Pictures paired with source code
--

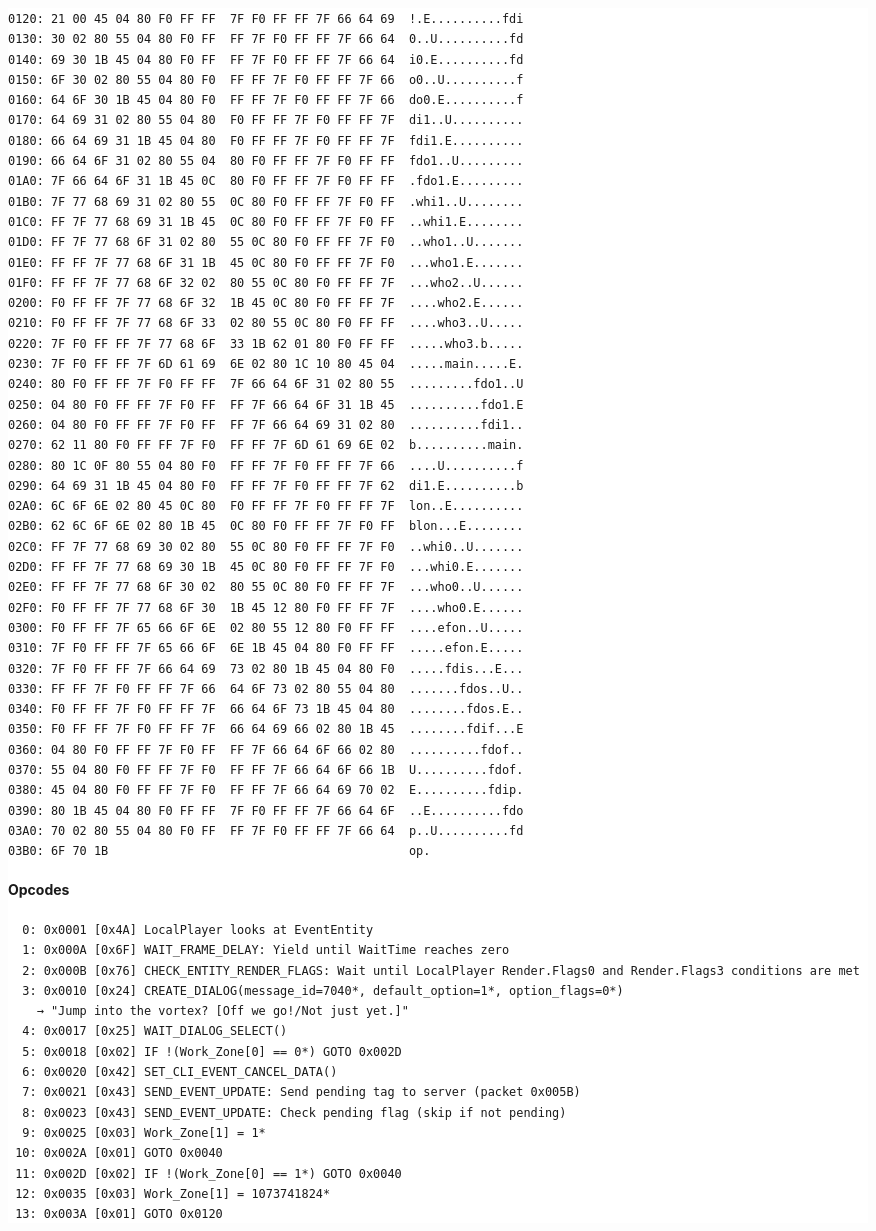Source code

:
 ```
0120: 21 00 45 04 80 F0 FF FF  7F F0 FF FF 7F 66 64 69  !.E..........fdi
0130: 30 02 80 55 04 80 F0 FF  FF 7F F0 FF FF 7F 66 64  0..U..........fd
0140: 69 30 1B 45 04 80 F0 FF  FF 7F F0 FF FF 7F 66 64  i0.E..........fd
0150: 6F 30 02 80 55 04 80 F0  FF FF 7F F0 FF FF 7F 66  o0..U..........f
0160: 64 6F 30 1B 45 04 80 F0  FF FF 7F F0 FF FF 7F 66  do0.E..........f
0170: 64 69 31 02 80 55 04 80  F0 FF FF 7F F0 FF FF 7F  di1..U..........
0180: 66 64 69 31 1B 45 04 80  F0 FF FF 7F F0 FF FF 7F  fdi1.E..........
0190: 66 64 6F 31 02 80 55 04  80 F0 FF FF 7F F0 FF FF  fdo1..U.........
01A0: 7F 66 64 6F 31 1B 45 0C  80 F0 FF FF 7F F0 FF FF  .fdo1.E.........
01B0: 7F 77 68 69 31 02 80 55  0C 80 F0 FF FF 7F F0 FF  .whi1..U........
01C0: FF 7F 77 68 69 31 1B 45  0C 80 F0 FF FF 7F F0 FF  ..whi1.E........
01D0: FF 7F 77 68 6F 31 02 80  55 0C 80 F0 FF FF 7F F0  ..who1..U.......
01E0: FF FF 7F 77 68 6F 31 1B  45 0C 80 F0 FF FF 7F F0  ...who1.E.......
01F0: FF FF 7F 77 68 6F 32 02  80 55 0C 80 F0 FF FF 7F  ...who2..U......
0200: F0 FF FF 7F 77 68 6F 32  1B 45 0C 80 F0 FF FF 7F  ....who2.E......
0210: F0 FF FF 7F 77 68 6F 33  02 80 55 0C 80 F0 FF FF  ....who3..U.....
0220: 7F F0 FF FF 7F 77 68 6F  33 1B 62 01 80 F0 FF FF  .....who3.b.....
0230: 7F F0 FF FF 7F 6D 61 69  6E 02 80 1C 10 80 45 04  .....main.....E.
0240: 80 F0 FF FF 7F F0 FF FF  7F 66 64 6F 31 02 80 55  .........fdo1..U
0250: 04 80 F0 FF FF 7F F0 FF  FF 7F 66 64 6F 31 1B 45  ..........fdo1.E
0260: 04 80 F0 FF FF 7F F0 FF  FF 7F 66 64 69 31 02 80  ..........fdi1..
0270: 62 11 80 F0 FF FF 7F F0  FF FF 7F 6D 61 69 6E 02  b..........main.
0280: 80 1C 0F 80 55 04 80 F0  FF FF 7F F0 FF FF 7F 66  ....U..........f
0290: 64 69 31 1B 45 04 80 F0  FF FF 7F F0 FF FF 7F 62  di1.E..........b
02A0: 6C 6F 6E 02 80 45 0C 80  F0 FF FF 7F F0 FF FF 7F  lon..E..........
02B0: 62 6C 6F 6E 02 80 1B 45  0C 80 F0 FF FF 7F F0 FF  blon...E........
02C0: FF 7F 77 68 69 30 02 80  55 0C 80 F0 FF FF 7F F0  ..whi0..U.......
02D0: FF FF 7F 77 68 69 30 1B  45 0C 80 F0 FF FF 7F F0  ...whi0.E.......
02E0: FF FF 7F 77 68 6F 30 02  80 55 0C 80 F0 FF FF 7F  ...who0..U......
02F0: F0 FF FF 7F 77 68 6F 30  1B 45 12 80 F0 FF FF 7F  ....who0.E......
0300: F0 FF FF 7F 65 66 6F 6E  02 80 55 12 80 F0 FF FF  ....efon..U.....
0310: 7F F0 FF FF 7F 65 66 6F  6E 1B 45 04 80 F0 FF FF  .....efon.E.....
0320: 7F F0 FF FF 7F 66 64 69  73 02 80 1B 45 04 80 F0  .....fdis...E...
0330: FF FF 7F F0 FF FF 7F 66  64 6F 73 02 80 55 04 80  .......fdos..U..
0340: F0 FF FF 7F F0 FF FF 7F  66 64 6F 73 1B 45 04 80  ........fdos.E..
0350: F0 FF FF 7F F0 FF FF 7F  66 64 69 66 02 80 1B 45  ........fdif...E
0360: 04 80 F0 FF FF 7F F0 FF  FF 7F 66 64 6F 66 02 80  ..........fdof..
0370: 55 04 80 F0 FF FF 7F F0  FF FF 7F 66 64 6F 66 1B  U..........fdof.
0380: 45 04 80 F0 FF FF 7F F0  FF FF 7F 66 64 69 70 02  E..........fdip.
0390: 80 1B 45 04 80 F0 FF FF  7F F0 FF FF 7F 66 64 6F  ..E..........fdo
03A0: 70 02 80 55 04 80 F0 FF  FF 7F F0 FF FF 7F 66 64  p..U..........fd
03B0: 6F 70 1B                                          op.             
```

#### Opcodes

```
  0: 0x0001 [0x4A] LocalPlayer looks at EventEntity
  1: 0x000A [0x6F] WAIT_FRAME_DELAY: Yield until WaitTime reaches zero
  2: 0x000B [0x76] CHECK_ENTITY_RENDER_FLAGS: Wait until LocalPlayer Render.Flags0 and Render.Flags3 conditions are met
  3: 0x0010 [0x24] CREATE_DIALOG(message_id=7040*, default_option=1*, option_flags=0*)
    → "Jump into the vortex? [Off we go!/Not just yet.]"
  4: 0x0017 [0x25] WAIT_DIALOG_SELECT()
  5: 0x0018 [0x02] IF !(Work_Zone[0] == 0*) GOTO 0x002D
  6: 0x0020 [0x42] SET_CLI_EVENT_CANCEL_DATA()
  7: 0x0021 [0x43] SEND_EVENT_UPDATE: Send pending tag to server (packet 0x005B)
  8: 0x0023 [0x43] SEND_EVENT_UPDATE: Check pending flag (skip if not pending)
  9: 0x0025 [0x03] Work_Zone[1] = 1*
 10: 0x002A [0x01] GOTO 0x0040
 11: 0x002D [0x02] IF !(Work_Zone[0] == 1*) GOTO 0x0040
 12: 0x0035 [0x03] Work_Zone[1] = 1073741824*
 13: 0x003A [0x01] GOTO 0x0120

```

--

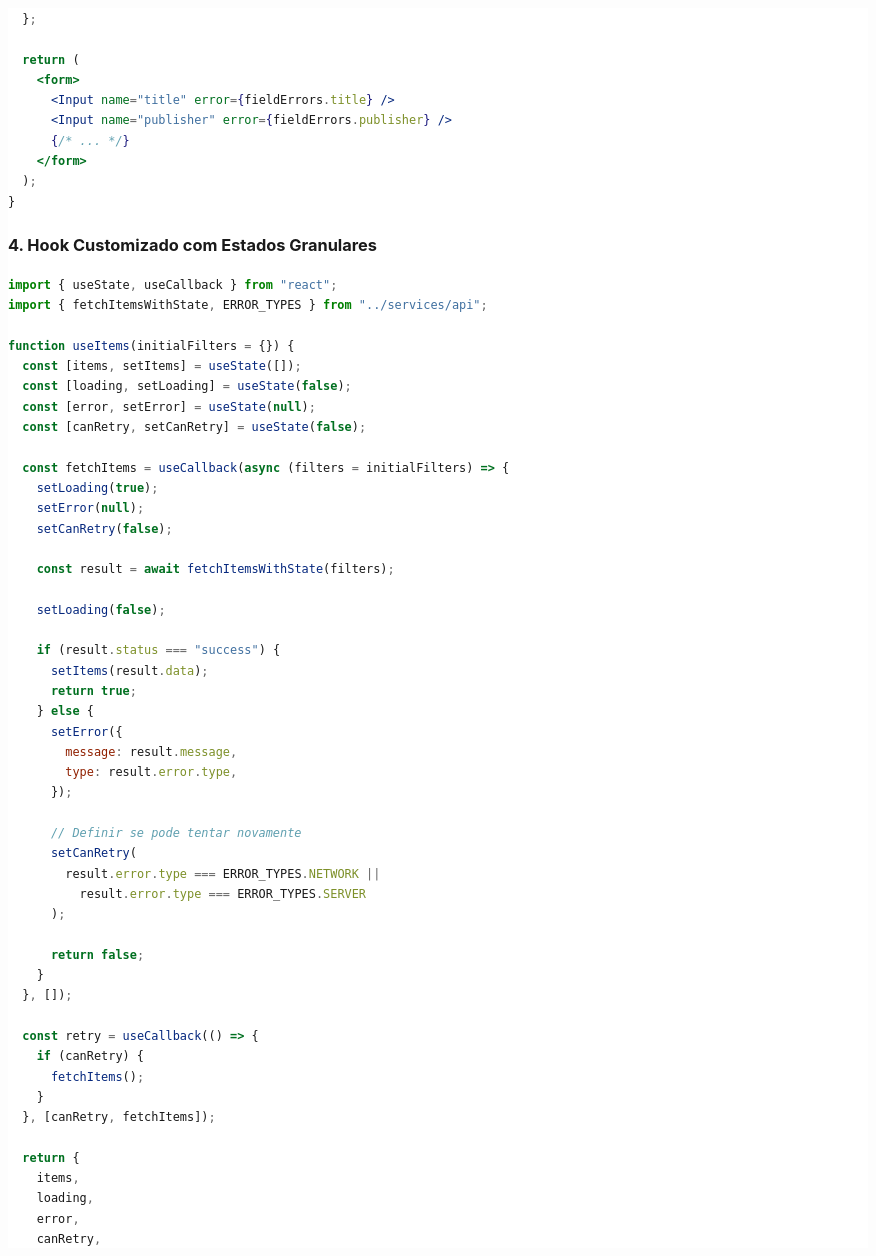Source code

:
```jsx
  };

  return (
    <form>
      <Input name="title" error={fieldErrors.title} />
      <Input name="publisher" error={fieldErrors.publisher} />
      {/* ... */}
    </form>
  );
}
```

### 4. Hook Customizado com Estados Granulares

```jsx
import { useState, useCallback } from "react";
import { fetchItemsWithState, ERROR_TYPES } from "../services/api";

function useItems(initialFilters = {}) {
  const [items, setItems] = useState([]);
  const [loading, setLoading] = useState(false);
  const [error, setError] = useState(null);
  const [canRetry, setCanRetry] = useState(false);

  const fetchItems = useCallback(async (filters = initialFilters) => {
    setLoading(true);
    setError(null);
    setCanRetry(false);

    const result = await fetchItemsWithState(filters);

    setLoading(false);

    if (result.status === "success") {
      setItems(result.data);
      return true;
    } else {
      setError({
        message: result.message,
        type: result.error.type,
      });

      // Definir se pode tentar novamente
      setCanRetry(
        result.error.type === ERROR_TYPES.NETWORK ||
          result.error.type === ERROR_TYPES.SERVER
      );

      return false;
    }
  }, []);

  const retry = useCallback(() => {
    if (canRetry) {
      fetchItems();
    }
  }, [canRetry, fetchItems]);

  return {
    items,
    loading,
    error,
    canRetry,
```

--

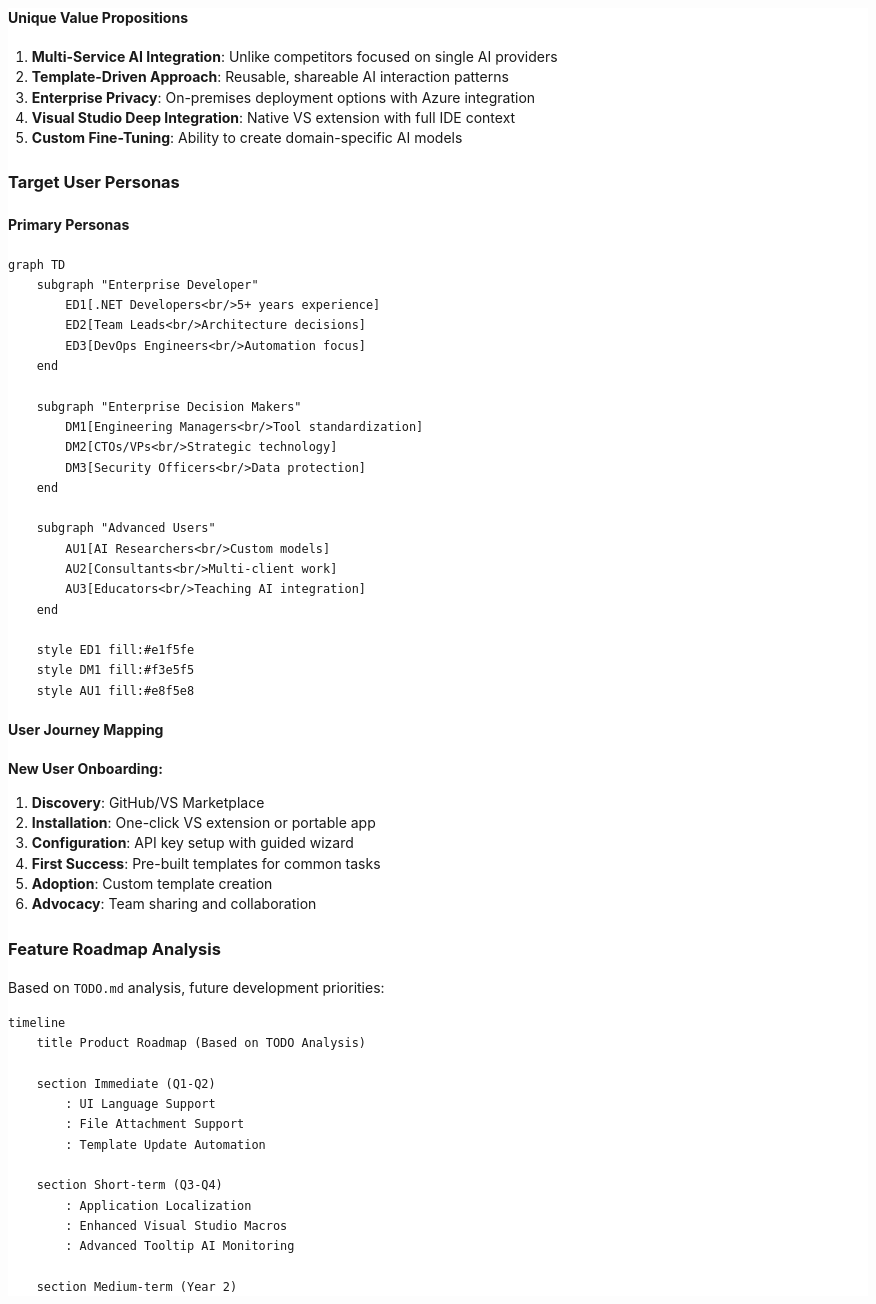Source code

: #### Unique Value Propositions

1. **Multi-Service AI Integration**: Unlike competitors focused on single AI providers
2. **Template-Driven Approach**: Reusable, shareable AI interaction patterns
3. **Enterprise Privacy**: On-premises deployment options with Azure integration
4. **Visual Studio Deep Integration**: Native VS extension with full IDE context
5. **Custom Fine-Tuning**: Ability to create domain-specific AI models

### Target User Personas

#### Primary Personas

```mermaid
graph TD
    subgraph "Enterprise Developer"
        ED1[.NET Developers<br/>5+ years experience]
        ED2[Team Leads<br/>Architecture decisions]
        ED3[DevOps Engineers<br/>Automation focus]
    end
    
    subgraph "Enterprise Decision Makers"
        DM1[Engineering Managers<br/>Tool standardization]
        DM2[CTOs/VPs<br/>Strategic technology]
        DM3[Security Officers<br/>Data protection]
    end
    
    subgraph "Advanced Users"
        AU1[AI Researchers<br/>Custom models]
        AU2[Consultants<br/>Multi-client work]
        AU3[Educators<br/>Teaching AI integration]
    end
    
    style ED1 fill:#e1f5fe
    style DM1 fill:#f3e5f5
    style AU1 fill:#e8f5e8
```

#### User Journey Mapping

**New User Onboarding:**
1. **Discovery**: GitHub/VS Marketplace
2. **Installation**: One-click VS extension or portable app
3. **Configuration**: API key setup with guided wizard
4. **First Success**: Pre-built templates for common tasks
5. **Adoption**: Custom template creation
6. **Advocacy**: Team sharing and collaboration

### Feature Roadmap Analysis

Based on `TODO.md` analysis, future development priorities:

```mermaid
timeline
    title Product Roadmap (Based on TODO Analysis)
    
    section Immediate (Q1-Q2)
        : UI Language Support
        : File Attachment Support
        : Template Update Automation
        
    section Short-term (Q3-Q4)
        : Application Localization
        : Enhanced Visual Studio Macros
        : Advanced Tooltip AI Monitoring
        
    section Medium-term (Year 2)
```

--

[EXERCISE DIRECTIONS]
Lines with "Advanced" in the records above: copy every one of them.

[SOLVED EXERCISE]
    subgraph "Advanced Users"
        : Advanced Tooltip AI Monitoring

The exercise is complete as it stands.